DBWI: Poland et al never become SSRs of the Soviet Union

Remember when Soviet Union President Mikhail Gorbachev announced his resignation in December 1991 and with it the end of the USSR?

As soon as he left office, the Polish, Prussian, Serbian, Bosnian, Bulgarian, Crimean, Armenian, Estonian, Latvian, Lithuanian, Moldavian, Byelorussian, Azerbaijani, Turkmen, Abkhazian, Manchurian, Mongolian, Kurile, Uzbek, Kazakh, Kurdish, and Ukrainian Soviet Socialist Republics declared their independence and immediately received worldwide diplomatic recognition.

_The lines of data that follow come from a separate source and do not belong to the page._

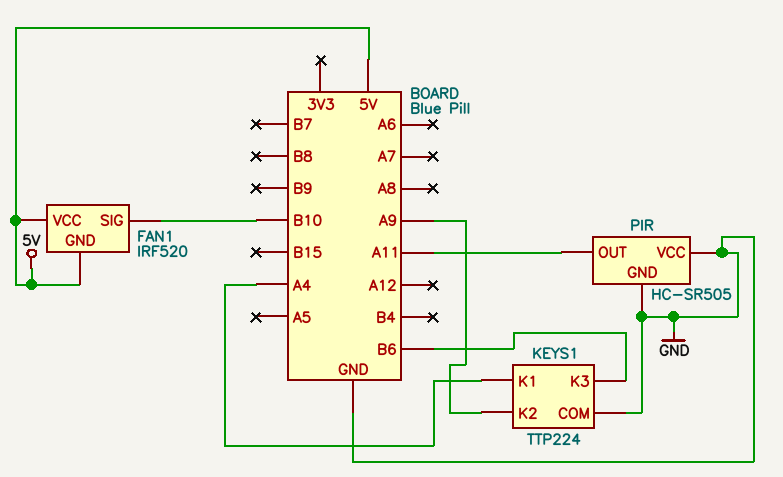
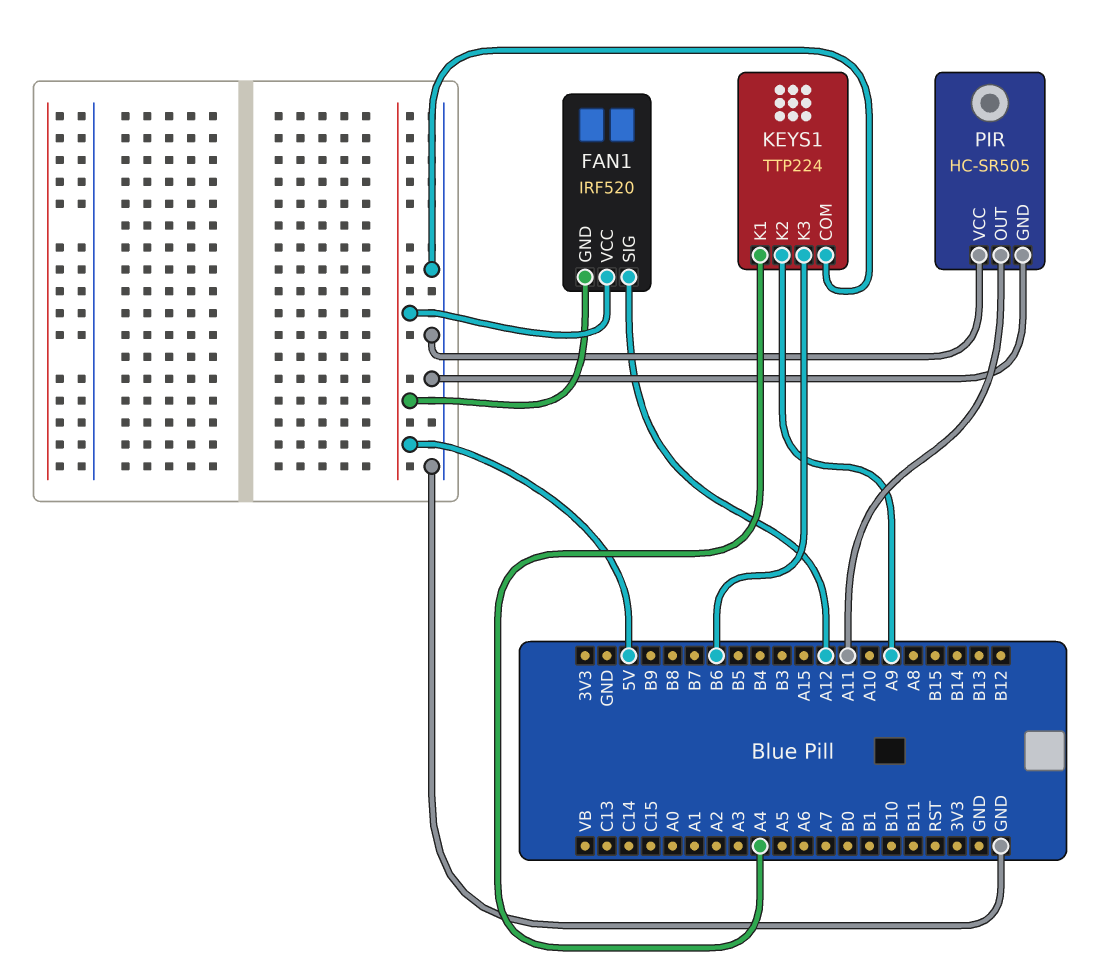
FAN1 pin SIG: B10 -> A12

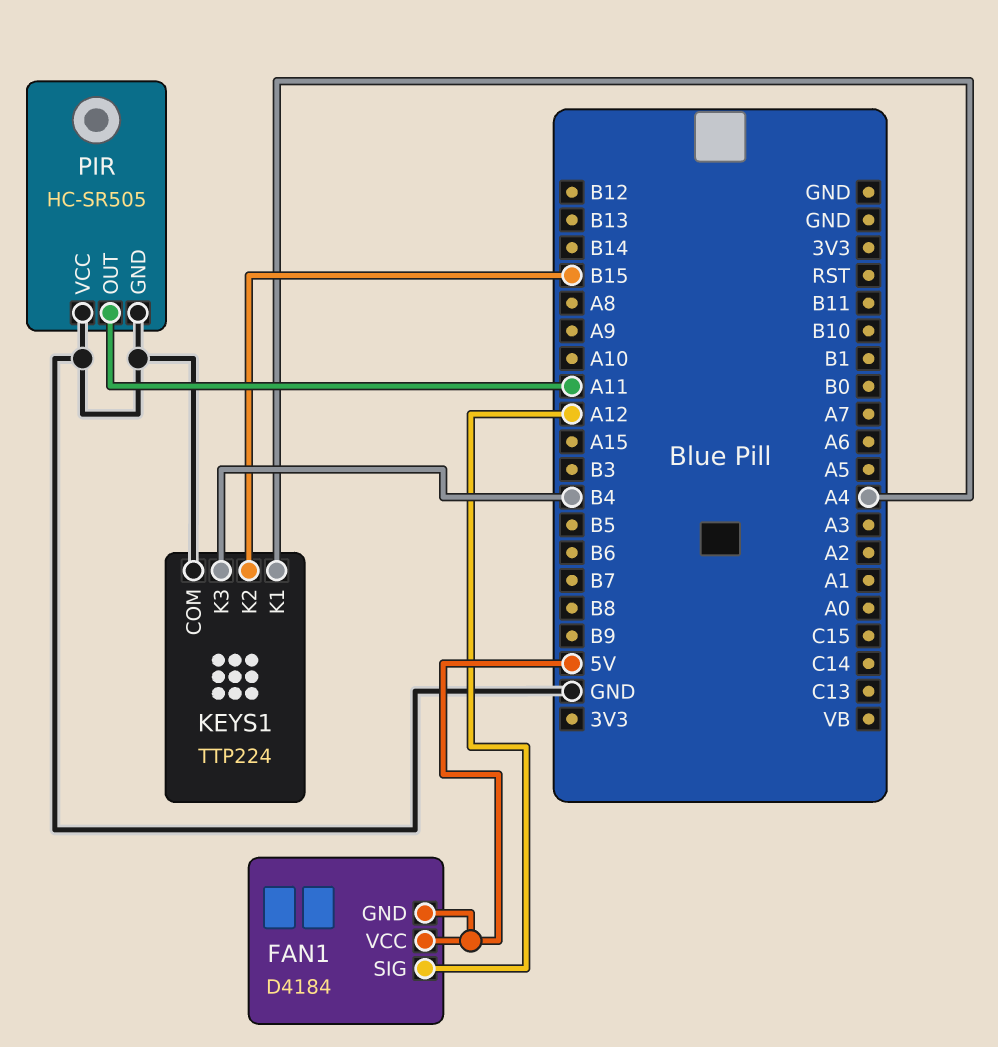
FAN1: IRF520 -> D4184
KEYS1 pin K2: A9 -> B15
KEYS1 pin K3: B6 -> B4

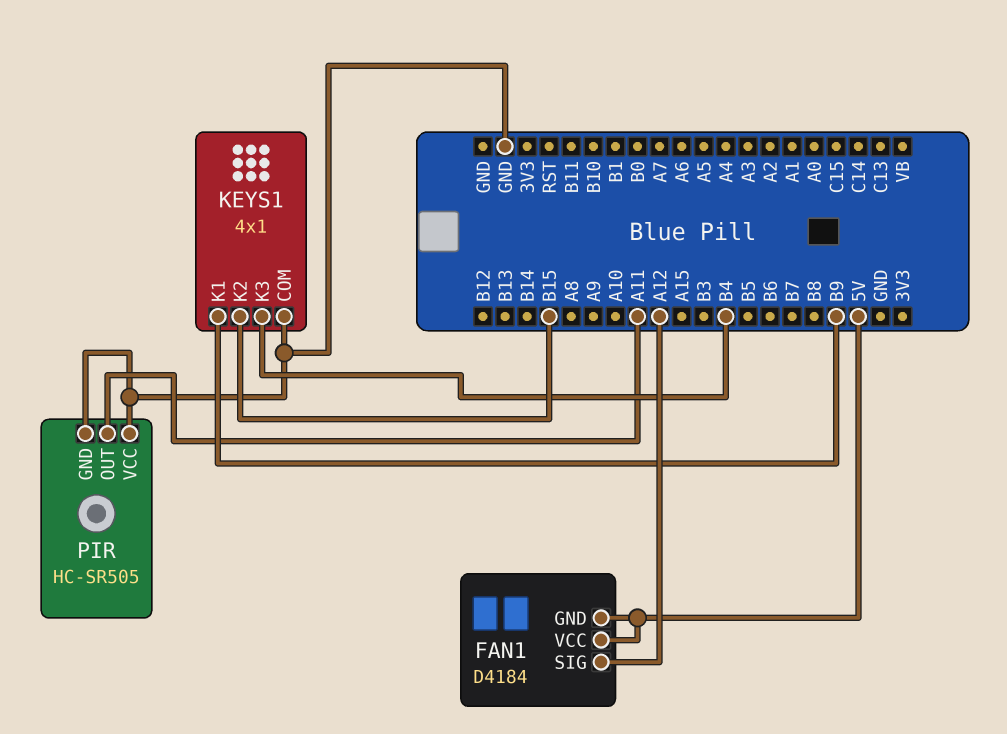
KEYS1: TTP224 -> 4x1
KEYS1 pin K1: A4 -> B9

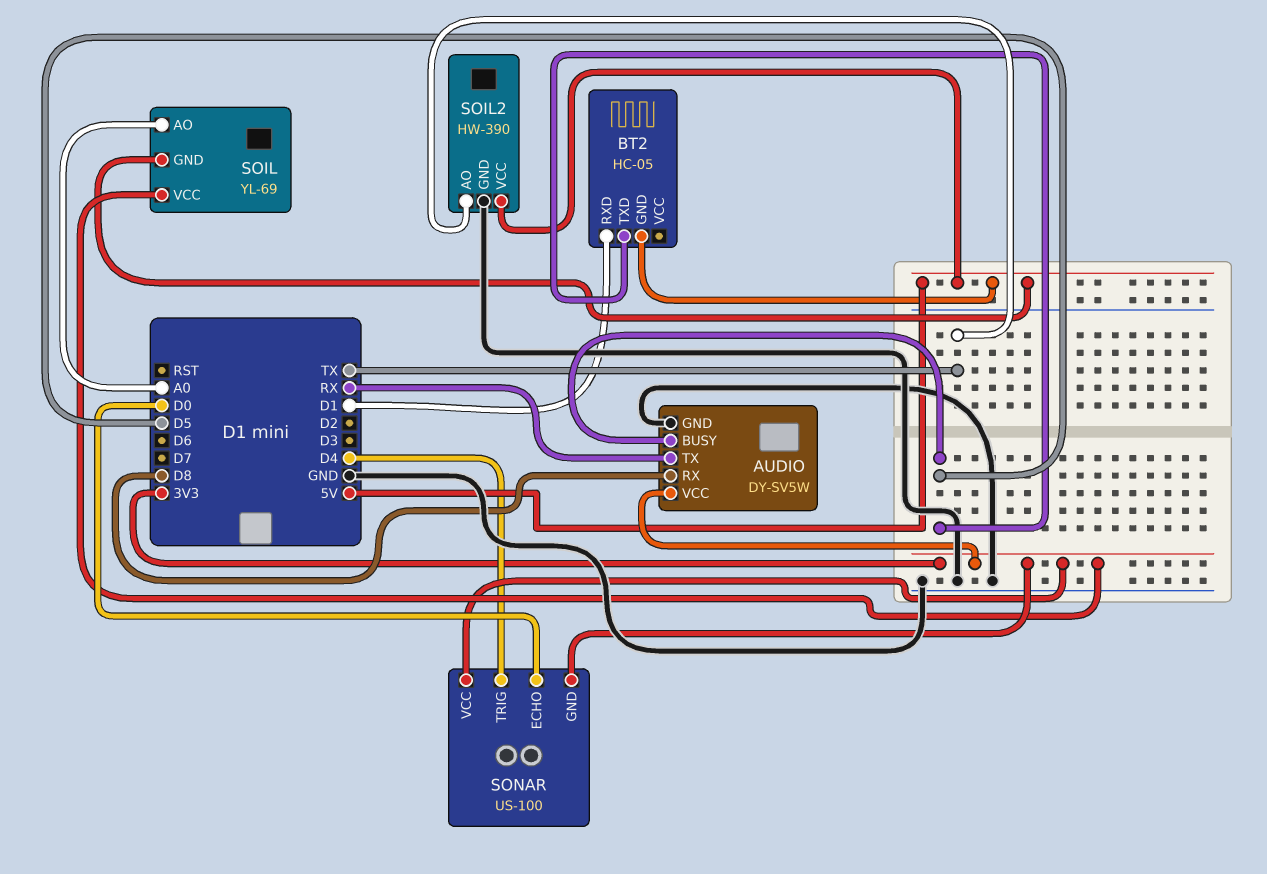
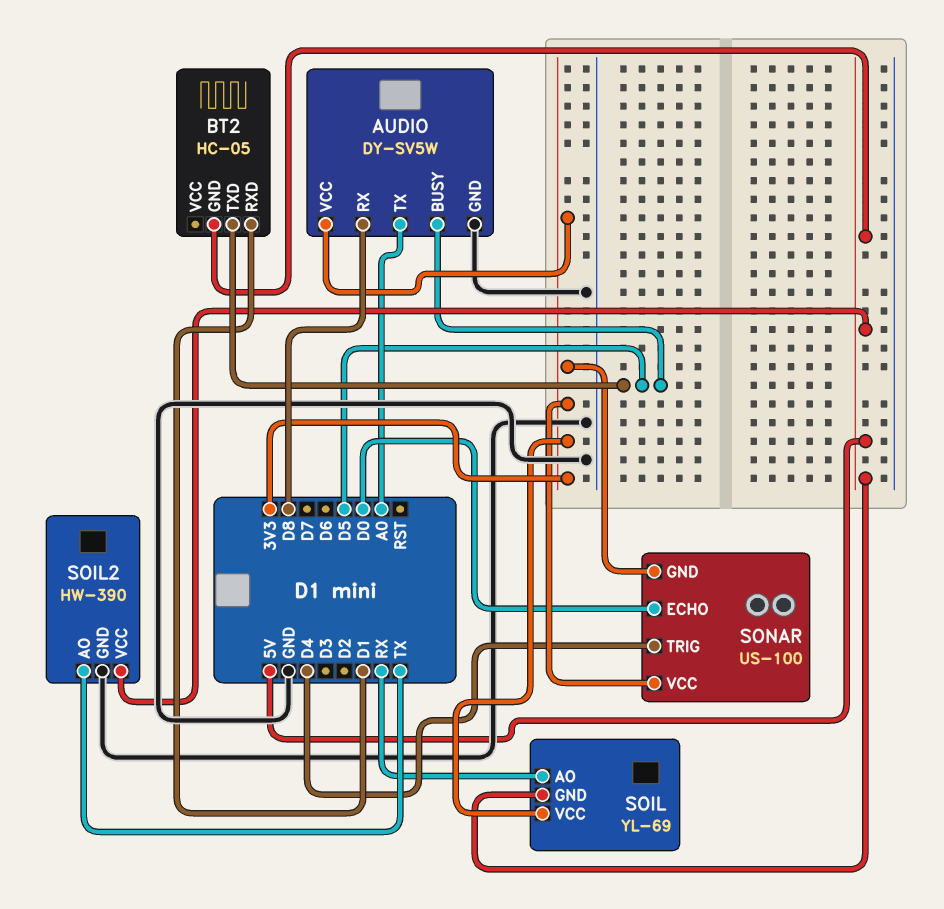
AUDIO pin TX: RX -> A0
SOIL pin AO: A0 -> RX

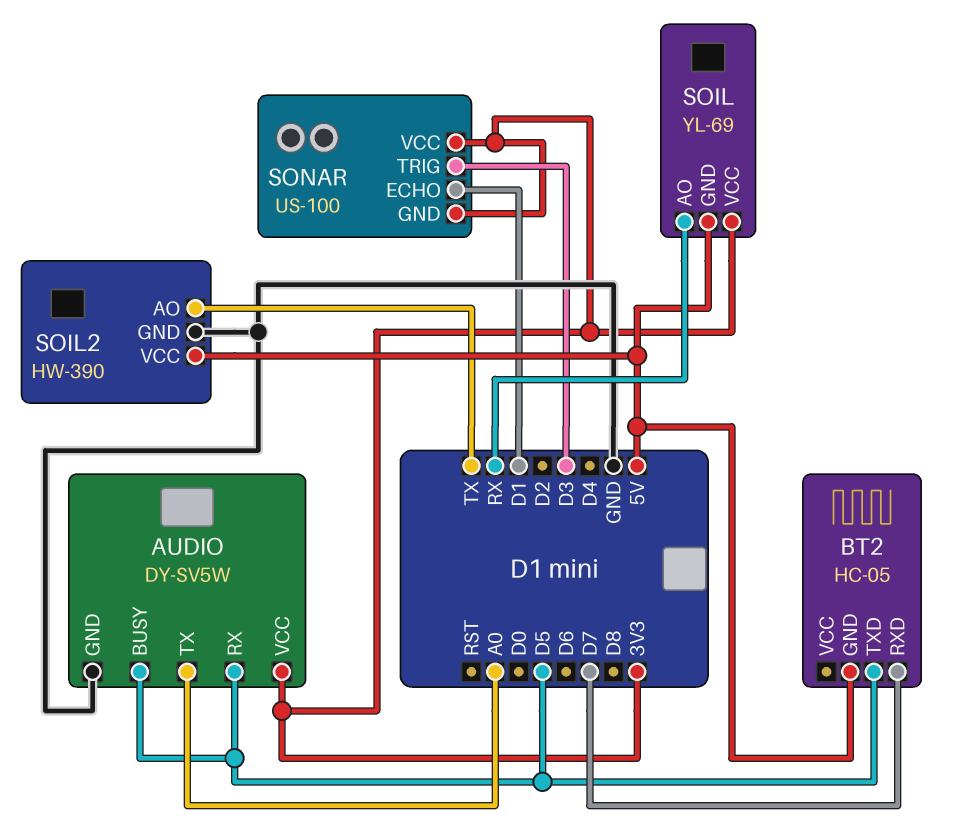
AUDIO pin RX: D8 -> D5
BT2 pin RXD: D1 -> D7
SONAR pin ECHO: D0 -> D1
SONAR pin TRIG: D4 -> D3

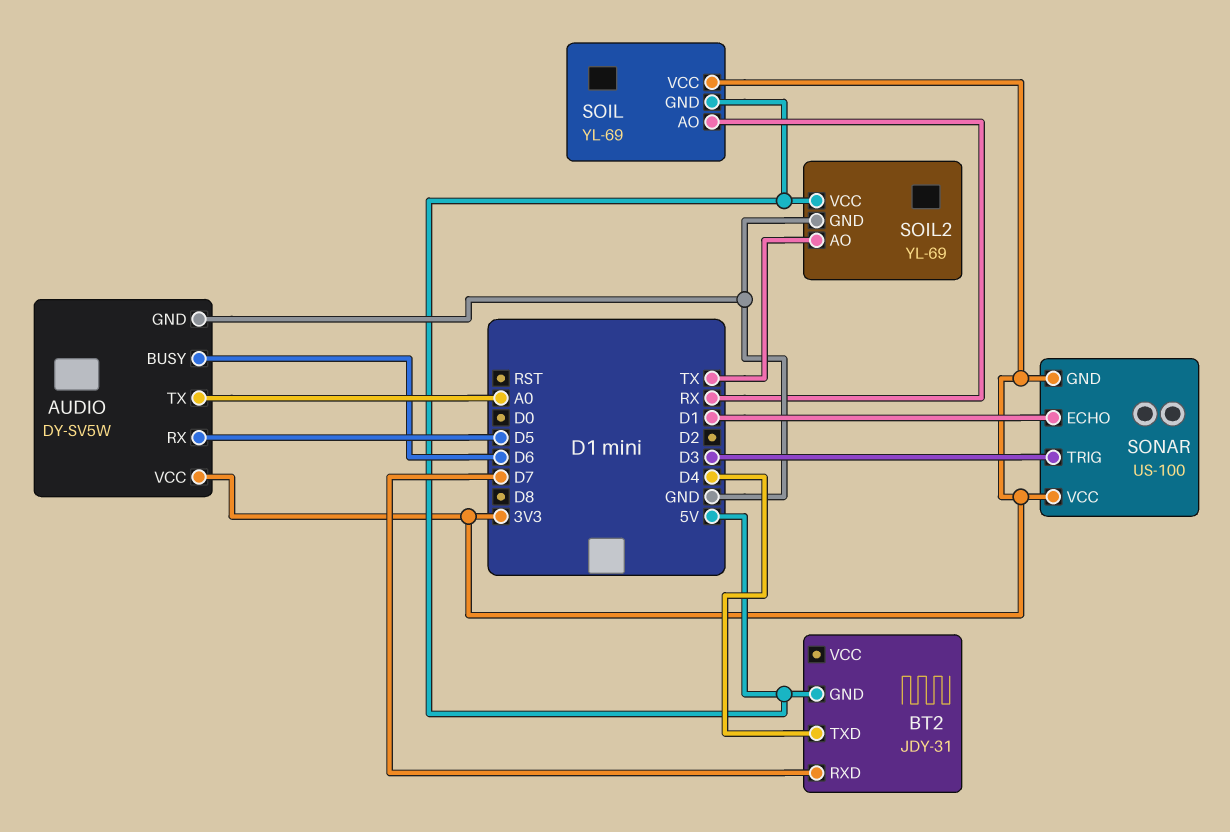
AUDIO pin BUSY: D5 -> D6
BT2: HC-05 -> JDY-31
BT2 pin TXD: D5 -> D4
SOIL2: HW-390 -> YL-69

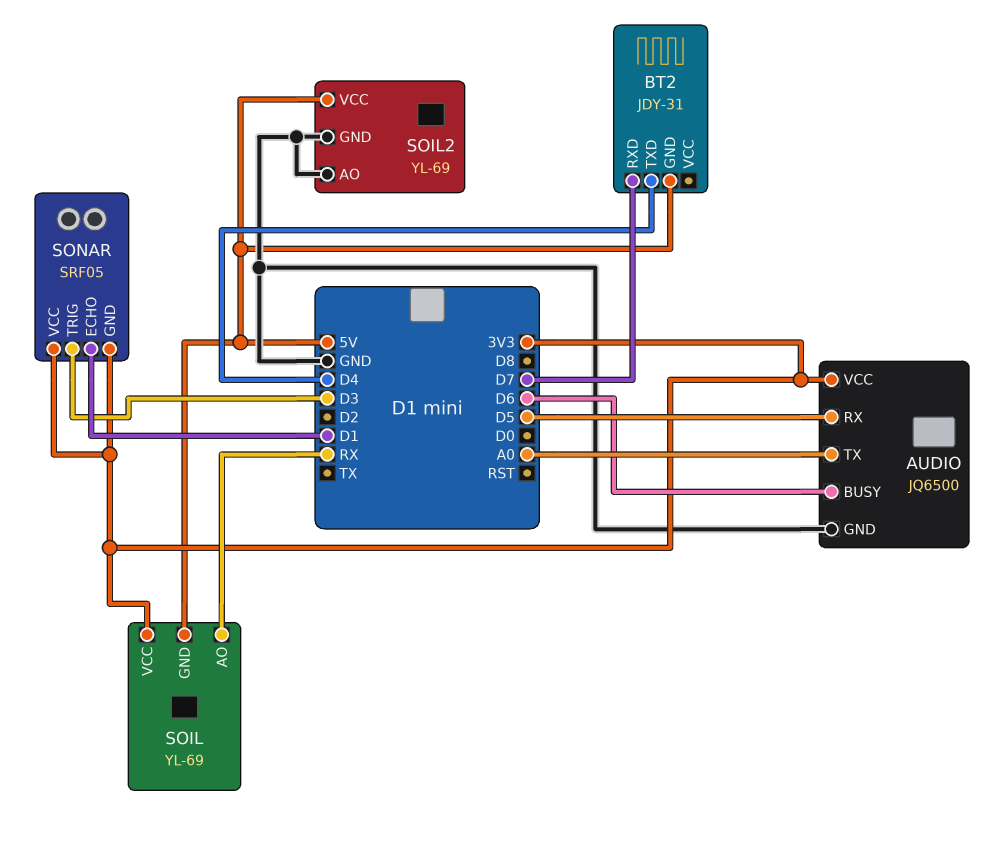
AUDIO: DY-SV5W -> JQ6500
SOIL2 pin AO: TX -> GND
SONAR: US-100 -> SRF05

Only the Siberian and Chechen SSR's elected to stay with Russia. Manchuria elected to join China.

If these countries were never conquered an incorporated into the USSR after World War II by Joseph Stalin and his successor Lazar Kaganovich, would they have become sovereign Communist nations like Hungary, Romania, Albania and Czechoslovakia?
 
Certainly the accusations of Pope John XXIV (OOC: OTL's Pope John Paul II) being a "Soviet thug" would have certainly been muted in 1979. For many the 1980s, were filled with anti-Catholic sentiment, based on the notion that the Pope would be beholden to the Soviet leadership.

Also, there certainly would have been a larger worldwide population of Jewish people. The mass graves and "internment camps" that were uncovered in 1964, serve notice that Communism is a vile and inhumane system....
 
If the Prussians managed to escape Russia, they'd have tried to join the German Democratic Republic. And if Poland broke free, through violence or otherwise, they couldn't have remained free for long. Stalin had always hated the Poles, and Kaganovich was just Stalin's carbon copy. Stalin had always wanted to expand the USSR to the Rhine. He wouldn't have tolerated even a puppet state to his west.
 
One POD that has been proposed is "What if FDR had not gone with a 'two-front war' strategy against the Axis rather than the 'Japan First' policy in 1941?" Considering the relationship between PM Winston Churchill and FDR, there is a good possibility that such a strategy could have led to a greater role in Europe before 1946...

Then again, would Stalin have allowed American and British troops in Western and Central Europe (c.1942)?
 
The Great Central European War Zone perhaps could be averted. The millions of refugees who fled after the whole CE started to burn into flames in numerous ethnic conflicts from Adriatic to Crimea would not swarm Western European cities.
And that disgusting show in tv filming the exploits of guerillas wouldn't take place.

(btw also see:
http://en.wikipedia.org/wiki/Xavras_Wyżryn)
 
The Great Central European War Zone perhaps could be averted. The millions of refugees who fled after the whole CE started to burn into flames in numerous ethnic conflicts from Adriatic to Crimea would not swarm Western European cities.
And that disgusting show in tv filming the exploits of guerillas wouldn't take place.

(btw also see:
http://en.wikipedia.org/wiki/Xavras_Wyżryn)
While we may disagree with Anderson Cooper's documentary that covered the activities of the Polish guerillas in Gdansk, Warsaw, and Wroclaw, it served to make the American public aware of the atrocities being committed in the region in 1996. Just remember that Amnesty International and Human Rights Watch had been talking about the atrocities since 1992, but had received little mainstream press coverage...
 
OOC.

First why the fuck would Soviets be committing genocide against Jews. Its not like "kill Jews" is no1 on every evil power's to do list.

Second, you can never get all those countries in USSR. If they tried anything like that in '45. they would at least face a number of insurrections. And most likely a open war with Allies , at least in '46. or '47. And if you nuke half a dozen to dozen Soviet cities per year from '46. onward there is zero chance of Joe 1 in '49.


Any plausible "bigger than OTL USSR" has to be done with WWI and Revolution related PODs. Keep Finland and win and keep Poland. Maybe parts of Romania. And that is pretty much it.